Really nice work there, and the car afters stunning (shame about the light).
Very kind help Paul (D), good stuff.


----------



## Alex L (Oct 25, 2005)

Looks great Reg, fantastic defect removal and the TVRs definetly have great curves


----------



## Neil_S (Oct 26, 2005)

13yearoldetailer said:


> Paul.
> 
> If you ever feel you have to much Royale, or are considering binning it, There is still space in my fridge
> 
> Superb Work Chaps, Lovely Car :thumb:


No shame :lol:


----------



## Neil_S (Oct 26, 2005)

Great work on a lovely car, those curves really do show off the finish too.


----------



## Jakedoodles (Jan 16, 2006)

Paul - you could probably cut the Royale into small samples and make enough money for your next wax purchase! I'm sure half of this forum would bite your hand off!


----------



## Guest (Jul 31, 2007)

drpellypo said:


> Paul - you could probably cut the Royale into small samples and make enough money for your next wax purchase! I'm sure half of this forum would bite your hand off!


Just what I was thinking!

Excellent detail - the car looks truely fantastic :thumb:


----------



## paddy328 (Mar 4, 2007)

Great correction and night shots there paul (reg). Fair play to you paul for letting him have some of the royale. It seems a waste, Even if you dont want to use the royale any more, seeing as its free. Why dont you sell the tub and the certificate and make a few quid out of it.

Im sure there would be a few people on here that would give you a couple of grand for it.


----------



## morebeanz (Jun 13, 2006)

Excellent! Another cerb gets the real deal (and I know the owner too!)...


----------



## Paul-T (Nov 2, 2006)

Nicky is lovely isn't she? It was a real pleasure to meet her.


----------



## Brazo (Oct 27, 2005)

Nice job Paul!

I share your pain with the wind/awning situation!


----------



## ash_xt (Apr 22, 2007)

wow.. that looks a great turnaround


----------



## BIG BAVARIAN (May 7, 2006)

stunning, love the wheel upgrade :thumb: :thumb:


----------



## Wheelie_Clean (Jun 16, 2007)

drpellypo said:


> Paul - you could probably cut the Royale into small samples and make enough money for your next wax purchase! I'm sure half of this forum would bite your hand off!


Kind of pimp my Royale


----------



## Trist (Jun 23, 2006)

Superb. love the flake :thumb:


----------



## Summit Detailing (Oct 9, 2006)

suit u sir!:thumb: ...outstanding


----------



## King Eric (Feb 27, 2006)

$hit the bed loving your work

Your churning out some serious details as usual Reggie baby. Future is bright my boy  I can see it now.....


----------



## d6dph (Mar 6, 2007)

Very very nice, Also great to see a car like that which gets driven as it deserves to be.

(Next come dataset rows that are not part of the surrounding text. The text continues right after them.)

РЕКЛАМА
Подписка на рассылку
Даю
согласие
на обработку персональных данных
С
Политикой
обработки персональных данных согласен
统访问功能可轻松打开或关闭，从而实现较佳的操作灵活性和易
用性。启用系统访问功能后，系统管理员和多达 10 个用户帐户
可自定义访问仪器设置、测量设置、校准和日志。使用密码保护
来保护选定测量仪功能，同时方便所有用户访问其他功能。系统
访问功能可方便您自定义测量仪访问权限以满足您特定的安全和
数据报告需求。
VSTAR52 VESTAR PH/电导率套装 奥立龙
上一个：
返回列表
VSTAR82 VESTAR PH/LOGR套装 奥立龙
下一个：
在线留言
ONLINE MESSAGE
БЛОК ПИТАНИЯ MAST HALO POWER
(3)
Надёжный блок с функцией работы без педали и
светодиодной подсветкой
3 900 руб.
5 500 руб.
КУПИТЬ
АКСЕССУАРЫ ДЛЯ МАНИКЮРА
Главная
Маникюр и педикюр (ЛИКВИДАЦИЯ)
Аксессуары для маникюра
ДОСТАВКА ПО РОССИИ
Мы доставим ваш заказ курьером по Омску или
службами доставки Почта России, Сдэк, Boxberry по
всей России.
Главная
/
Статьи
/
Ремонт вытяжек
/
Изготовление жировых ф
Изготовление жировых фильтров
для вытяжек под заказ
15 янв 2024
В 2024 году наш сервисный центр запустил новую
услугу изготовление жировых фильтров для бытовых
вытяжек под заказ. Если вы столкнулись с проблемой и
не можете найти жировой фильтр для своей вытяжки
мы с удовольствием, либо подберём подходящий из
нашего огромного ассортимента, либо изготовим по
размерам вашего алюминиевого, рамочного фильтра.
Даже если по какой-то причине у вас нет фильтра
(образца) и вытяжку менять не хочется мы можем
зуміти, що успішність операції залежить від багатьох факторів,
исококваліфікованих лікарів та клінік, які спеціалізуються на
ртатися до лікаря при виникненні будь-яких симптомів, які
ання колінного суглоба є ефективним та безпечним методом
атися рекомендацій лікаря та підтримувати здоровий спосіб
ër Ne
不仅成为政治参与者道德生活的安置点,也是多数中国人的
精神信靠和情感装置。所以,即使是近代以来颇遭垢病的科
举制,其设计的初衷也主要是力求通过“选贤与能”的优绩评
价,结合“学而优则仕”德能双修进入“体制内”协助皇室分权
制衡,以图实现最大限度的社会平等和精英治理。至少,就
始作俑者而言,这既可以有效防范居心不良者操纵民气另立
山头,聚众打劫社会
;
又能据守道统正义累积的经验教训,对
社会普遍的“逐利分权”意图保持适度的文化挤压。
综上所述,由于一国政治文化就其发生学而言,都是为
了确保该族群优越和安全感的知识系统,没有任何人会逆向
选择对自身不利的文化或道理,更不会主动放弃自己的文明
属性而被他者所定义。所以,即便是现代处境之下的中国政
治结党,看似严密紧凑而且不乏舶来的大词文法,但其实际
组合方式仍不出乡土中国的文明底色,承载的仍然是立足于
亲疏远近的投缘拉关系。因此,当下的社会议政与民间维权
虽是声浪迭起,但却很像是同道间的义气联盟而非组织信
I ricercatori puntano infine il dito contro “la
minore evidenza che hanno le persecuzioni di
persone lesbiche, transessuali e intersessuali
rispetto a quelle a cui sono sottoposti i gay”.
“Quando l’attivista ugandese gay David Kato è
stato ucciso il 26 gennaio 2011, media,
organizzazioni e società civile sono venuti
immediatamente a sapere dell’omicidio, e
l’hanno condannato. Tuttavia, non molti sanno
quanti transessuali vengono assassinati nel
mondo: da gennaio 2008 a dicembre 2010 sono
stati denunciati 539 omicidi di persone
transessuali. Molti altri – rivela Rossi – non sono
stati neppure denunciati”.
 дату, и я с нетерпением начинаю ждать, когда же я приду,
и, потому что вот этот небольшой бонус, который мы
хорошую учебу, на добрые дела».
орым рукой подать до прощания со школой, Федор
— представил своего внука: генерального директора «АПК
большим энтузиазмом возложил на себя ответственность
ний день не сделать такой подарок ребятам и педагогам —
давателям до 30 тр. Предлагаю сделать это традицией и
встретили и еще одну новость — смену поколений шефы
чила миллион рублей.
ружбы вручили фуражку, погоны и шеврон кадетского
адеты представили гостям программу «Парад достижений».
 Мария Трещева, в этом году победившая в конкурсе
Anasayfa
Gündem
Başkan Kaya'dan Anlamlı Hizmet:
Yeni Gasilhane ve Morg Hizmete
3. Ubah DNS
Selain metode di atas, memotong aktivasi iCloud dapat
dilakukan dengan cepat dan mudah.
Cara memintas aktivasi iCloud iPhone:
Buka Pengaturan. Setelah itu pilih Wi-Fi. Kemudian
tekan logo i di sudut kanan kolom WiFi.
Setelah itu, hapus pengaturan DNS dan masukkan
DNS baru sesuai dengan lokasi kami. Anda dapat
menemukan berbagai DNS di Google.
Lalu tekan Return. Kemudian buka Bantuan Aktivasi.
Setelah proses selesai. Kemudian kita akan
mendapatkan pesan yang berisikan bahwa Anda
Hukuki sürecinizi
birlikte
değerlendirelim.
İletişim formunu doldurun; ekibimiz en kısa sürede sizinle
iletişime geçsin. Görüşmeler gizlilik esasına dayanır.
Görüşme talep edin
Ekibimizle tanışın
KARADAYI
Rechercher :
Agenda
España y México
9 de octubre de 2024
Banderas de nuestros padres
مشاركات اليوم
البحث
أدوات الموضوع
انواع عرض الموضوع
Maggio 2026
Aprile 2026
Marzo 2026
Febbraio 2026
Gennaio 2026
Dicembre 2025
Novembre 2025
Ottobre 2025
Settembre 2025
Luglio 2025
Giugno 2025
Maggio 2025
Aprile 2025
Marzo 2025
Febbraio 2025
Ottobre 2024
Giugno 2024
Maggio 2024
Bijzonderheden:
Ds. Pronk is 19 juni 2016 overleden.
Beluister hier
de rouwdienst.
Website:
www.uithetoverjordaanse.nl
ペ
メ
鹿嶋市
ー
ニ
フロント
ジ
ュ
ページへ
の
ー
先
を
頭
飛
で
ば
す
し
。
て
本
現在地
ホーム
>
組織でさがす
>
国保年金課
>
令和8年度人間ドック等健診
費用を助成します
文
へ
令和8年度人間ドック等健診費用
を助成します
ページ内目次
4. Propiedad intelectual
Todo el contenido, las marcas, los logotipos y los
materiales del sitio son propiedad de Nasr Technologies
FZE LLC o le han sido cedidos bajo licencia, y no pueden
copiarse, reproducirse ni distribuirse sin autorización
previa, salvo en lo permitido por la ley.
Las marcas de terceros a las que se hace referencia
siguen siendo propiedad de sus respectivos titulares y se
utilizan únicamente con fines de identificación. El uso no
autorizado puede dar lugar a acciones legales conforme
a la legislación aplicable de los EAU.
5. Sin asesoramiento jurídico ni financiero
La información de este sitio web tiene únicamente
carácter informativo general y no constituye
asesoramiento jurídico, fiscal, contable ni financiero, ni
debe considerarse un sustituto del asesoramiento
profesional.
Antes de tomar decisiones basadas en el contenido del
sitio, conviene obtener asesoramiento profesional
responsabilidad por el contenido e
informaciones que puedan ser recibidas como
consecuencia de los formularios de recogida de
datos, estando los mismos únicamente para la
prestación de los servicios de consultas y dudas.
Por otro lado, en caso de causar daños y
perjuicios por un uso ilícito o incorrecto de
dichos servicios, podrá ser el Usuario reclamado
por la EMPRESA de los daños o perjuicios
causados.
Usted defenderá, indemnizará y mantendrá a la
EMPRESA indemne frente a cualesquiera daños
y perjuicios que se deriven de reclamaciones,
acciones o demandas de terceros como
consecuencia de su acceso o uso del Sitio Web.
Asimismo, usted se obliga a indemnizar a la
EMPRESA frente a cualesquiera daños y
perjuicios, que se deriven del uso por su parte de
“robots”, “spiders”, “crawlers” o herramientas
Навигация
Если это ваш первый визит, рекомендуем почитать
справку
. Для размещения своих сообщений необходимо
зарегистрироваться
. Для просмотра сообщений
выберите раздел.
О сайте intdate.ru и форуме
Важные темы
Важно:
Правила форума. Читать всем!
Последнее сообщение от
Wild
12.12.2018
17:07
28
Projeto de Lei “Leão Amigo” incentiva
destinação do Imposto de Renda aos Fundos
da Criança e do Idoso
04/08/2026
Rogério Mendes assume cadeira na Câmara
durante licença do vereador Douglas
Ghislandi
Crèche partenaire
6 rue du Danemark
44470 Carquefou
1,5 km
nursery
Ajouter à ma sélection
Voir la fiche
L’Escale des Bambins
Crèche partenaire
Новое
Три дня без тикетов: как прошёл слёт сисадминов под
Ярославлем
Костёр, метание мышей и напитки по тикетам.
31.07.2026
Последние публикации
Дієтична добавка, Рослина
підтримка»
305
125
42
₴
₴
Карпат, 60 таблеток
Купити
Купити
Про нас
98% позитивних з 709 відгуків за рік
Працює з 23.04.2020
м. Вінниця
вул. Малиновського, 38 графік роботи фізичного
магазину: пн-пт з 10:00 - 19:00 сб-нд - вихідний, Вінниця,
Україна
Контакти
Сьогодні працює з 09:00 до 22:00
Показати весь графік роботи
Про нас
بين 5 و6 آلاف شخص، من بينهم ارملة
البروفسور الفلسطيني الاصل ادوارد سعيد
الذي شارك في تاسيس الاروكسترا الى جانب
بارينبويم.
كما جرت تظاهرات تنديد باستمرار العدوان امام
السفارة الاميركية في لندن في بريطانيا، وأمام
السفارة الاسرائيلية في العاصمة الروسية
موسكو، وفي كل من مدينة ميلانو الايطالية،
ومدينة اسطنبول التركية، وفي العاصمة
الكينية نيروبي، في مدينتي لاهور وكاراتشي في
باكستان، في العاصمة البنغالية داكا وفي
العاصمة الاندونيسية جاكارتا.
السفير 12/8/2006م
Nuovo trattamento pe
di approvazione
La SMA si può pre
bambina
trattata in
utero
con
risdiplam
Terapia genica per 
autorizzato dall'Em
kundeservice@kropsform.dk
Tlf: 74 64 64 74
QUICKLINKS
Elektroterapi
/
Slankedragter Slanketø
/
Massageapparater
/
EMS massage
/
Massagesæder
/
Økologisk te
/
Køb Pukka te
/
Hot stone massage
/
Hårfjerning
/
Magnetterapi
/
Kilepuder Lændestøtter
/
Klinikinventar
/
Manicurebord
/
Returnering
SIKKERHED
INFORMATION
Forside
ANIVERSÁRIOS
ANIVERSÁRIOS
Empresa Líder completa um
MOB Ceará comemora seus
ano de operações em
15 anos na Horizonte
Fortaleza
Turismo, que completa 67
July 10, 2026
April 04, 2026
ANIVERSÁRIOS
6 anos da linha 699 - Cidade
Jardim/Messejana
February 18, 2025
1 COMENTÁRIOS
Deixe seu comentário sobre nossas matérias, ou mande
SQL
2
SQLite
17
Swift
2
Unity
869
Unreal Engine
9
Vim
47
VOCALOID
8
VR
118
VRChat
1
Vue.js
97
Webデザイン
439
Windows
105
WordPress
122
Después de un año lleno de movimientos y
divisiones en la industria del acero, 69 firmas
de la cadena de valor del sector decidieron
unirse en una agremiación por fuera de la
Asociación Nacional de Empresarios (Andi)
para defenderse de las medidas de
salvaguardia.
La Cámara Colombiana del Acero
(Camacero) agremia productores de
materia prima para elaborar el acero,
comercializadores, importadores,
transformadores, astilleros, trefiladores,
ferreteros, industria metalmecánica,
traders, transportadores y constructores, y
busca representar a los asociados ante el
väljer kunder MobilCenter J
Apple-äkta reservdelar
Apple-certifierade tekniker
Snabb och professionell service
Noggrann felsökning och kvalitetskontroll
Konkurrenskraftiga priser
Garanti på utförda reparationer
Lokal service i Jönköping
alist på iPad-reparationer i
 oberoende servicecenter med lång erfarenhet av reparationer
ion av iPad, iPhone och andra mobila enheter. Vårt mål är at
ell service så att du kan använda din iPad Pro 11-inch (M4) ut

325I would have kept up tho :lol:


----------



## Phil H (May 14, 2006)

excellent detail and excellent write up!


----------



## Finerdetails (Apr 30, 2006)

great work mate


----------



## Paul-T (Nov 2, 2006)

d6dph said:


> Very very nice, Also great to see a car like that which gets driven as it deserves to be.
> 
> 325I would have kept up tho :lol:


A fully loaded 325i Touring, on dodgy tyres, on a wet road chasing a very healthy 400bhp+ cerbera that knows the area? I'm afraid it never had a chance! :lol: The noise was simply awesome though.

Thanks for all the nice comments.


----------



## V8burble (Jul 3, 2007)

The sad thing is she wasn't even trying :lol: 

Having said that, I burnt off a Griffith last week on a roundabout to roundabout dash... He may have had 100+ BHP more, but it was damp and he struggled to keep it pointing remotely in the right direction. Don't you just love Quattro :evil: 

Nice work on the beast. Would love to see some Pro pics of it if you can get hold of them :thumb: 

Top work :thumb: :buffer: :doublesho


----------